Thinking about Gnosis again

I am working on the problem of Gnosticism and Gnosis. I never meant to do this because it is such a can of worms. But my research this semester that led to my Codex Judas Congress paper, "Apostles as Archons: The Emergence of Gnosticism and the Fight for Authority in the Gospel of Judas, First Apocalypse of James, and Other Literature," has got my engines revved. I actually think there is a very reasonable solution. And, as I found with my work on the Gospel of Thomas, the reason that we couldn't see it before is that we didn't have the categories to understand it.

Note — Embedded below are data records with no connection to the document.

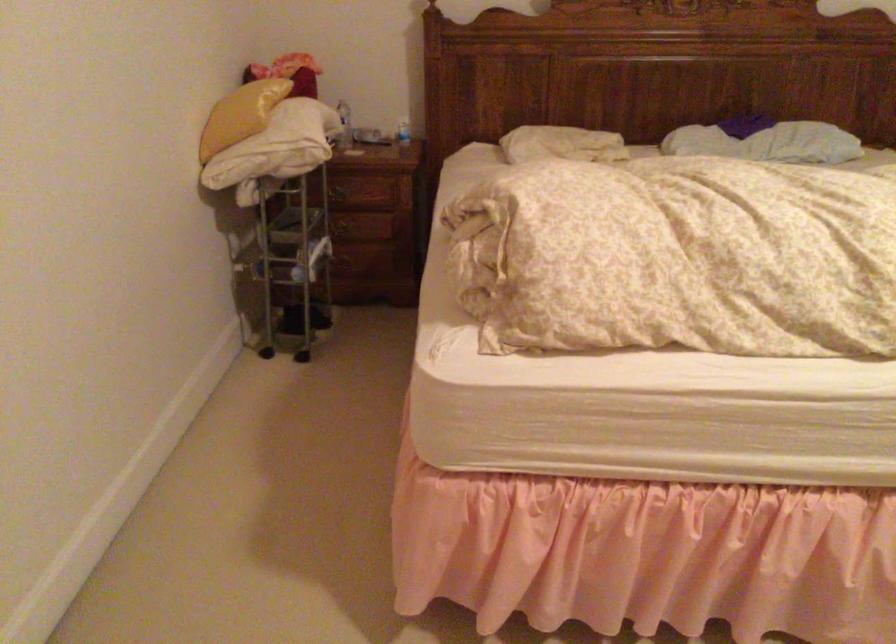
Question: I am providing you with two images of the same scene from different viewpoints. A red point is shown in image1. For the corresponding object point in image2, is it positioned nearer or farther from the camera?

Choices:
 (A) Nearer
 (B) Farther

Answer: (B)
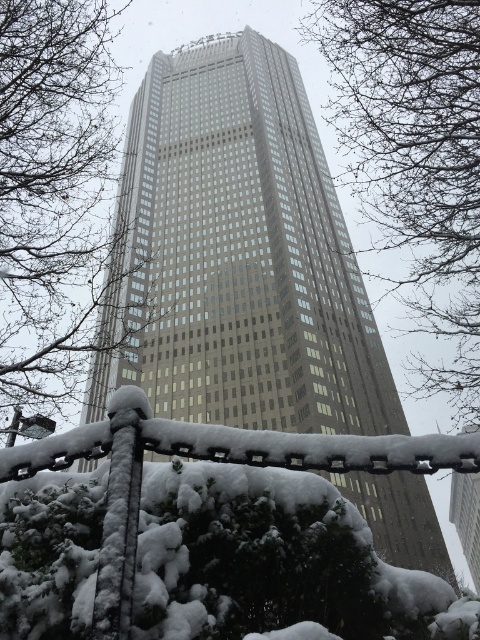
Question: Does snow-covered chain-link fence at lower center appear on the left side of bare branches at center?

Choices:
 (A) yes
 (B) no

Answer: (B)

Question: Which of the following is the farthest from the observer?

Choices:
 (A) bare branches at center
 (B) bare branches at upper center
 (C) snow-covered chain-link fence at lower center

Answer: (A)

Question: Does gray glass skyscraper at center have a smaller size compared to bare branches at center?

Choices:
 (A) yes
 (B) no

Answer: (A)

Question: Does gray glass skyscraper at center have a smaller size compared to bare branches at upper center?

Choices:
 (A) yes
 (B) no

Answer: (A)

Question: Which of the following is the farthest from the observer?

Choices:
 (A) snow-covered chain-link fence at lower center
 (B) bare branches at upper center
 (C) gray glass skyscraper at center

Answer: (C)

Question: Which object is the farthest from the bare branches at upper center?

Part of the problem that I'm only now getting my head around, is that in the first place our understanding has been dictated by the categories that the church fathers put into place. We understand that they did this to legitimate and consolidate their own positions, but we still have continued to bury ourselves in them. Some scholars, here I am thinking about Karen King and also Elaine Pagels recently, have gone the next step and removed the categories altogether, so there are no heretics and there are no gnostics. The conundrum that this puts us into is it leaves us with no way to talk about the gnostics who were different types of Jews and Christians and who by the fourth century had become some kind of alternative or new religious movement persecuted by the conventional religions.

In the second place, the sociologists of religion have not been too helpful. Here I am thinking of Rodney Stark especially. I really disliked his A Theory of Religion. It might be meaningful to discuss some groups today, but it has nothing to do with the ancient world at all. And so when he tries to apply his theory to the ancient world, it is anachronistic and obscures what was happening.

Why? Because the western world wasn't Christian then. It was Roman. And the Romans didn't have an orthodox religion, unless you want to call their civic polytheism orthodox. I wouldn't because orthodox implies a right way. And for the Romans, there were many right ways, and you could enlist in lots of them simultaneously without offending any of the gods.

And Christianity, which was actually one of many religions in the second century, just did not exist as a dominant orthodox pattern yet. So to talk about sects deviating from Christianity, or cults forming, just does not work. We are in a pluriform Roman religious environment, and a pluriform Jewish and Christian sub-environment (if you get my drift), no matter how we slice it. So I have trouble with words like "deviant" which make up the basis for social theories of religion. Now by the fourth century, this is another story, and then we might begin to engage these categories.

At any rate, it is this complicated mess that I want to try to untangle this year.